• **EXCERPTED PASSAGE**
*****
Saying that the will of the majority is the guiding principle of a deliberative body is not to say that the rules cannot allow a minority to prevent certain actions. Again all assemblies including the Senate have such rules to protect the rights of the minority. But again these rules as all other rules are ultimately only sustained by the will of the majority. The minority has the right to participate but nothing trumps the right of the majority to act.

I’m no expert on foreign parliamentary procedure but I would be very surprised to find that in any of the legislatures of these modern, responsible countries you speak of do not allow a majority of members to overturn the decisions of the presiding officer.

Let me ask you a simple question of how laws are interpreted. Let’s say there’s a law that prohibits a very general thing, such as, “No person shall be allowed to own a dangerous weapon.” And then there’s a law that’s more specific, but not in keeping with the general principle, such as, “Each person shall be allowed to own one gun.”

If both of those laws are to be followed, would it be acceptable to prosecute a person under the first law for owning a single gun?

My answer would be no, because general rules should not override more specific rules, assuming each rule is equally valid. Under this situation, a person may own one gun because the law specifically says he may do so, but that person may not own other dangerous items, like maybe bombs or whatever. Each law must be given equal standing and weight as best as possible.

So the Senate has a rule that rulings of the chair may be appealed. It also has a specific rule that cloture may be invoked under certain circumstances. To use one general rule to negate (but not delete!) the more specific rule undermines the validity of written rules altogether. It means that some rules are greater than others, but I maintain that all rules have to be equally valid for there to be order and fairness.

The rules were not changed. The cloture rule has not been edited in the slightest. You can google it for yourself, it is still on the books as it has been for the last few decades. What has changed is that the Senate is now required to pretend that the text of Rule XXII no longer exists, even though we can all see that it does.
*****
• **TASK REQUIREMENTS**
(A) Reproduce the section of the passage on Senate rules that begins with the words containing "I’m no expert" and ends with "a single gun?".
(B) Based on the passage on Senate rules, state whether each statement below agrees with it, answering yes or no and quoting the deciding words: (i) The writer states that the cloture rule has been edited. (ii) The writer holds that general rules should not override more specific ones when each rule is equally valid. (iii) The writer claims expertise in foreign parliamentary procedure.
(C) Carry the passage on Senate rules forward with the next part of the argument, beginning after its final sentence.

• **GIVEN MATERIAL**
*****
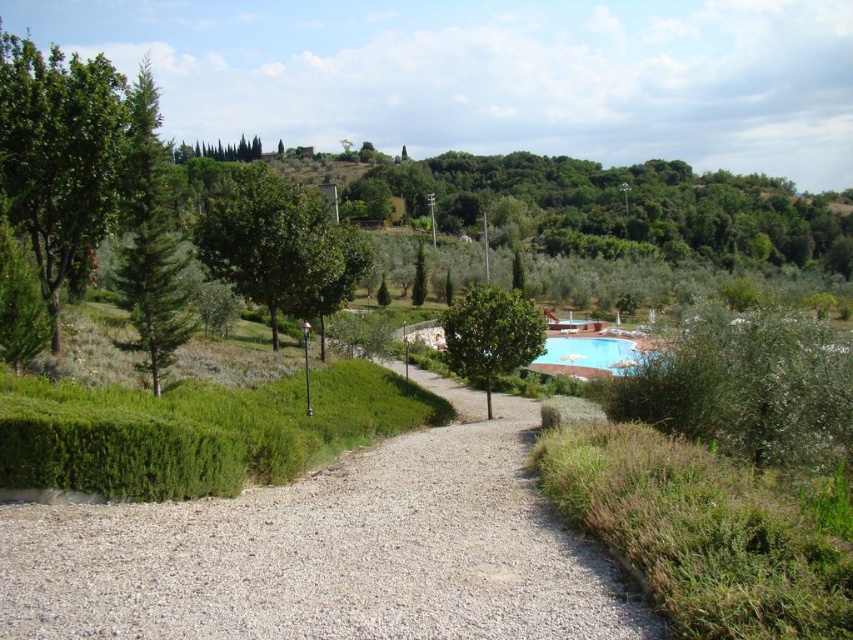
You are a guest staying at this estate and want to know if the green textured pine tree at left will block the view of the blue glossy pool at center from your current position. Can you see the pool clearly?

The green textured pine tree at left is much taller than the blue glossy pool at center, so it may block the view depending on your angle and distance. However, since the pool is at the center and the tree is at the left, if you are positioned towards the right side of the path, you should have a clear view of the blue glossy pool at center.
*****
• **RESPONSES FOR EACH TASK**
(A)
I’m no expert on foreign parliamentary procedure but I would be very surprised to find that in any of the legislatures of these modern, responsible countries you speak of do not allow a majority of members to overturn the decisions of the presiding officer.

Let me ask you a simple question of how laws are interpreted. Let’s say there’s a law that prohibits a very general thing, such as, “No person shall be allowed to own a dangerous weapon.” And then there’s a law that’s more specific, but not in keeping with the general principle, such as, “Each person shall be allowed to own one gun.”

If both of those laws are to be followed, would it be acceptable to prosecute a person under the first law for owning a single gun?

(B)
(i) No: "The cloture rule has not been edited in the slightest."
(ii) Yes: "general rules should not override more specific rules, assuming each rule is equally valid."
(iii) No: "I’m no expert on foreign parliamentary procedure"

(C)
I believe we agree that the intent of the rule to overrule the chair is to prevent the presiding officer from acting in an arbitrary and capricious manner. Is that correct?

But you have to admit, the problem hasn’t been with the President of the Senate acting in a capricious manner. The presiding officer was applying the cloture rules as they existed, and as they still exist today. The difference now is that the presiding officer has been directed to act in a capricious manner that is contrary to the written rules! Don’t you see the irony in that? He’s been instructed that he must pretend that he cannot read a rule that is still on the books, even though everyone can read it for themselves. It’s a farce worthy of the Emperor’s New Clothes: everyone can see the reality, but are required to not entrust what they can see with their own eyes.

The rules do. And again, the rule is still on the books.

Let’s get back to my scenario of a moderator banning someone for insulting another poster in the Pit. Who do you think it right in that situation: a moderator who decides to act contrary to the written rules, even though the rules remain unchanged; or the person who was banned who points out that he was in complete compliance with the written rules as posted for everyone to see?

223 years, six months, five days.

What happened on that date that is relevant to this discussion? Be specific, not flippant.

Here is the basis for the rules of the Senate:

A. Senate rules cannot override the Constitution that establishes it.
B. The Constitution gives each house the power to set its own rules.
C. By common law, the majority of a quorum of a legislative body decides what that body does.

Combining A, B and C means that the Senate rules cannot prevent the majority of a quorum of the Senate from changing the rules.

The establishment of the Senate by the adoption of the US Constitution.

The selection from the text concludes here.